2. 关系映射域(Association
- `pool_playlists`: 池与歌单多对多
- `playlist_songs`: 歌单与歌曲多对多(含 position)
- `pool_artists`: 池与歌手多对多
- `artist_songs`: 歌手与歌曲多对多
3. 文件资产域(Storage
- `storage_backends`: 存储后端定义(local_fs/object_storage/cloud_drive
- `file_assets`: 歌曲文件逻辑版本(质量/格式/大小/checksum
- `file_locations`: 物理位置(backend + locator + 状态 + 主副本)
- `song_backend_presence`: 歌曲在后端的聚合存在性(加速查询)
- `download_tasks` / `upload_tasks`: 下载上传队列
4. 任务编排域(Ops
- `job_runs`: 任务总览(类型、状态、范围、配置快照)
- `job_stages`: 阶段(collect/sync/download/upload)计数器
- `job_items`: 最小执行单元(歌单项/歌曲项/文件项)
- `job_workers`: worker 实时状态、吞吐、速度
- `job_commands`: pause/resume/cancel/retry 命令队列
- `job_events` / `job_logs`: 审计事件与执行日志
- `config_revisions`: 环境配置版本快照与回滚记录
### 去重与一致性约束(核心)
唯一键(强约束):
- `playlists(platform, remote_playlist_id)`
- `songs(platform, remote_song_id)`
- `file_locations(file_asset_id, backend_id, locator)`
- `upload_tasks(file_asset_id, target_backend_id, target_locator)`
- `job_items(job_stage_id, item_key)`
一致性规则(业务层):
- 同一 `song_id` 可对应多个 `file_asset`(不同质量/格式)
- 同一 `file_asset` 可有多个 `file_location`(本地 + 云端)
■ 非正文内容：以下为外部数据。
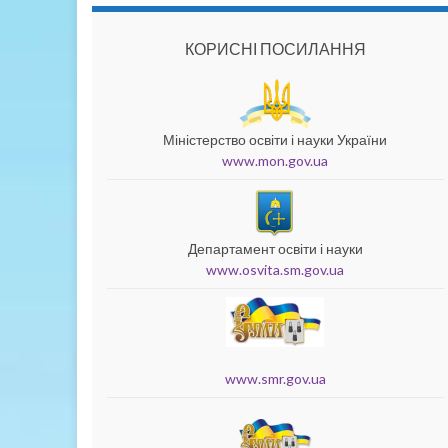
КОРИСНІ ПОСИЛАННЯ
Міністерство освіти і науки України
www.mon.gov.ua
Департамент освіти і науки
www.osvita.sm.gov.ua
www.smr.gov.ua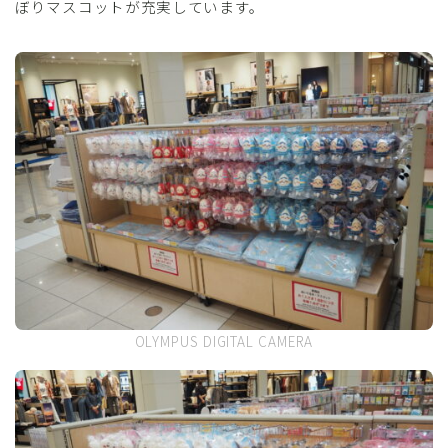
ぼりマスコットが充実しています。
OLYMPUS DIGITAL CAMERA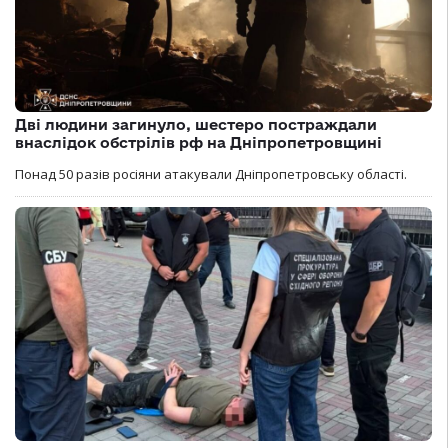
Дві людини загинуло, шестеро постраждали
внаслідок обстрілів рф на Дніпропетровщині
Понад 50 разів росіяни атакували Дніпропетровську області.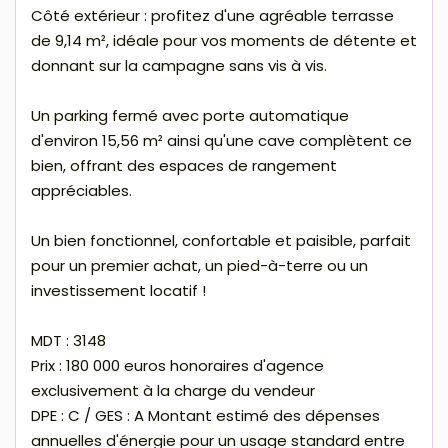
Côté extérieur : profitez d'une agréable terrasse
de 9,14 m², idéale pour vos moments de détente et
donnant sur la campagne sans vis à vis.
Un parking fermé avec porte automatique
d'environ 15,56 m² ainsi qu'une cave complètent ce
bien, offrant des espaces de rangement
appréciables.
Un bien fonctionnel, confortable et paisible, parfait
pour un premier achat, un pied-à-terre ou un
investissement locatif !
MDT : 3148
Prix : 180 000 euros honoraires d'agence
exclusivement à la charge du vendeur
DPE : C / GES : A Montant estimé des dépenses
annuelles d'énergie pour un usage standard entre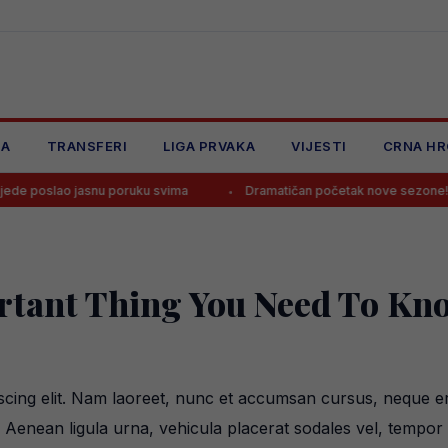
JA
TRANSFERI
LIGA PRVAKA
VIJESTI
CRNA HR
jasnu poruku svima
Dramatičan početak nove sezone! Husković u fin
rtant Thing You Need To Kn
scing elit. Nam laoreet, nunc et accumsan cursus, neque er
t. Aenean ligula urna, vehicula placerat sodales vel, tempor 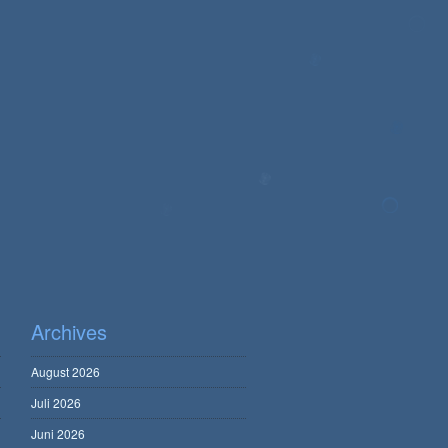
Archives
August 2026
Juli 2026
Juni 2026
- `song_backend_presence``file_locations` 派生,不作为事实源
- 歌单“已下载/未下载/部分”状态由 `playlist_songs + active local file_locations` 聚合计算
### 高频读写路径(排障重点)
1. 采集阶段
- 写:`playlist_pools`, `playlists`, `pool_playlists`
- 典型问题:池里有歌单但 `playlists.collected_song_count` 未回填
2. 同步阶段
- 写:`songs`, `playlist_songs`, `artists`, `pool_artists`, `artist_songs`
- 典型问题:歌单已同步但歌曲数为 0(需区分“源返回空”与“解析失败”)
3. 下载阶段
- 写:`file_assets`, `file_locations`, `download_tasks`
- 读:`songs` 快照 + 下载源候选
- 典型问题:文件重复落盘、`(1)/(2)` 命名膨胀
4. 上传阶段
- 写:`upload_tasks`, `file_locations`, `song_backend_presence`
- 典型问题:上传成功但 presence 未刷新导致界面仍显示未上传
5. 任务中心
- 写:`job_runs/stages/items/workers/commands/events/logs`
- 读:dashboard 汇总、doing/done 树、worker 速度
### 迁移与向后兼容
- `initialize_database()` 每次启动都会:
- 执行 `CREATE TABLE IF NOT EXISTS`
- 执行必要 `ALTER TABLE ADD COLUMN`(如 `play_count`、worker 吞吐字段)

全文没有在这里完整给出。